━━━ SOURCE DATA

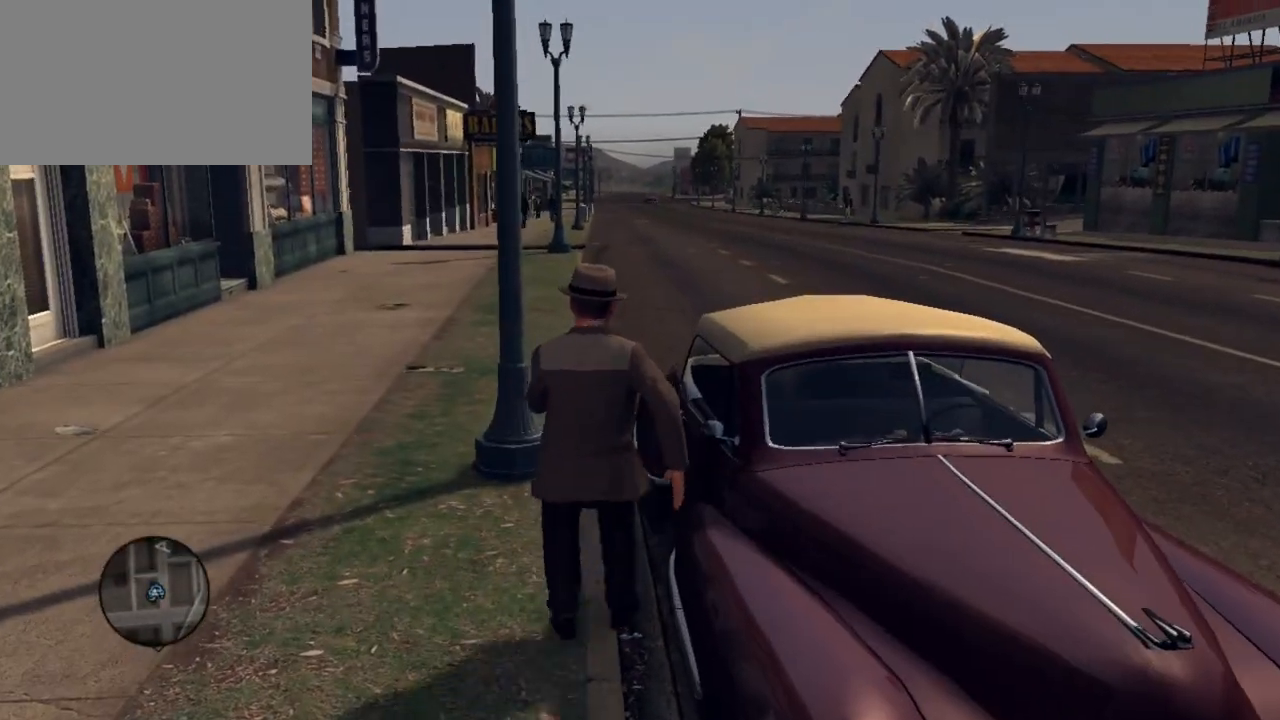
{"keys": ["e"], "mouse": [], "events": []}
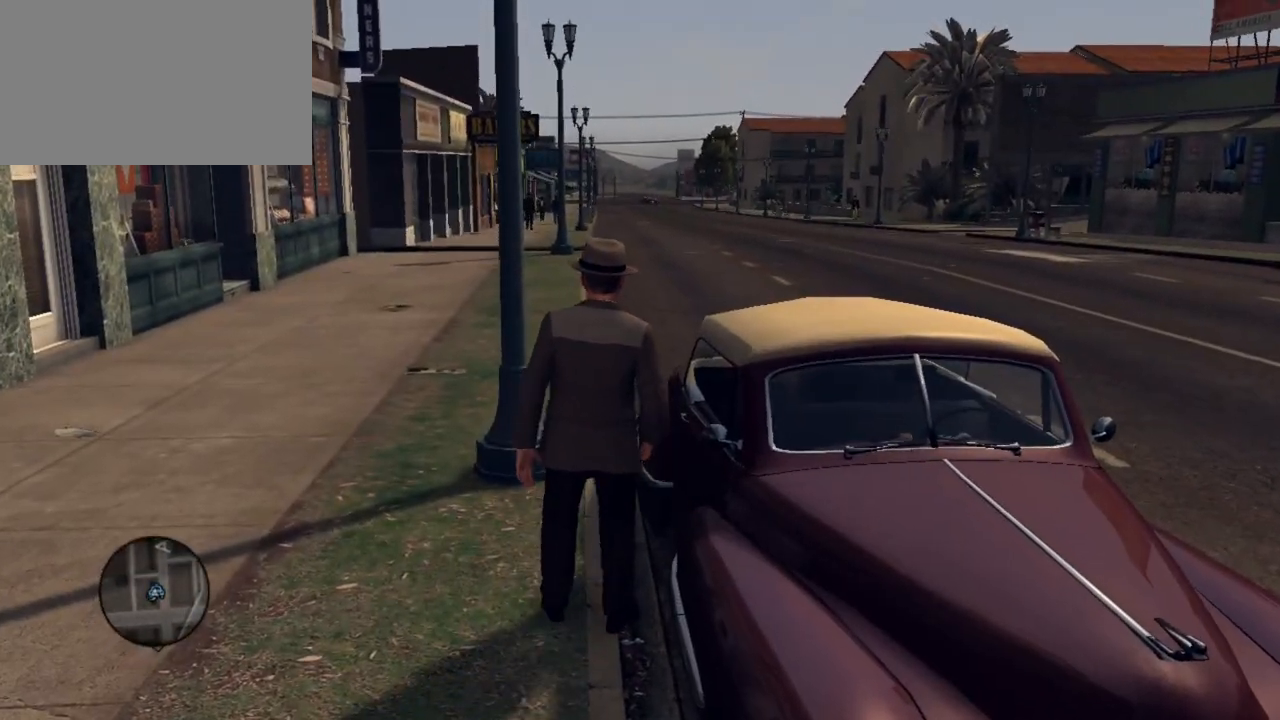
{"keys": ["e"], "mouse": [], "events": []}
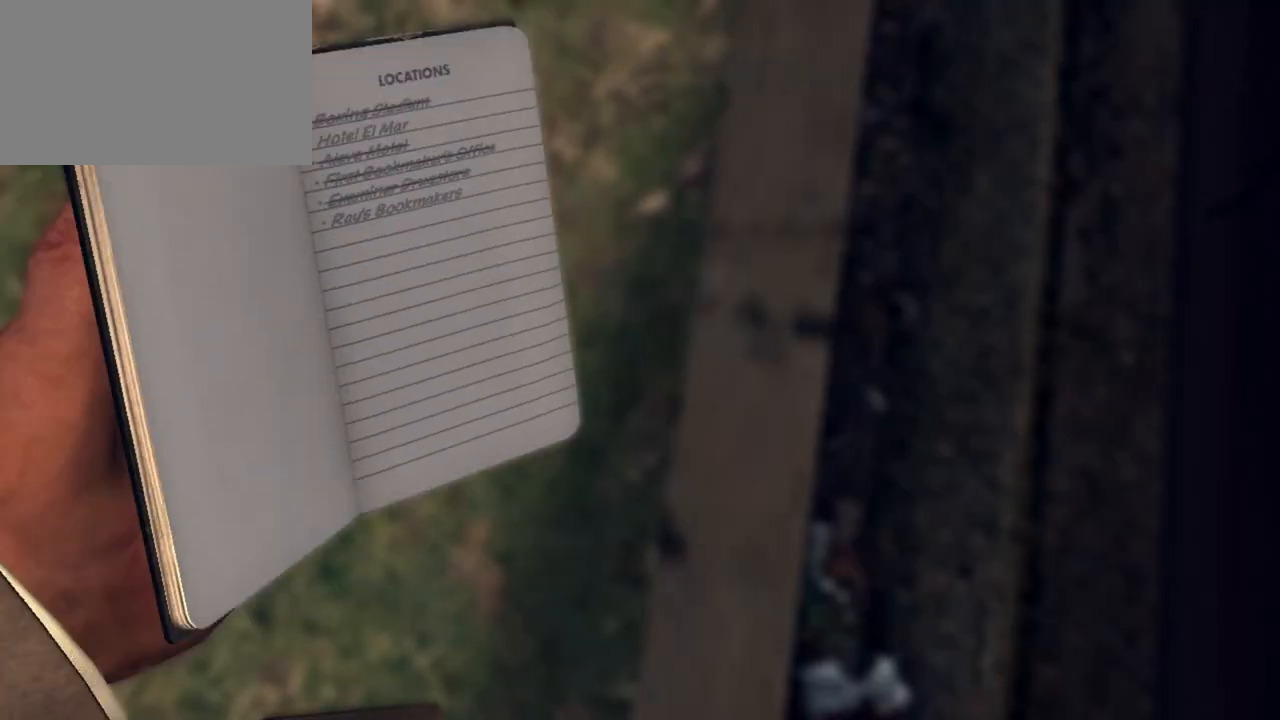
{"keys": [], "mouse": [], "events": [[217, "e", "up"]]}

━━━━━━

EXERCISE: Print each line of the listing exactly and include no pictures.

SOLUTION TO THIS TASK:
{"keys": ["e"], "mouse": [], "events": []}
{"keys": ["e"], "mouse": [], "events": []}
{"keys": [], "mouse": [], "events": [[217, "e", "up"]]}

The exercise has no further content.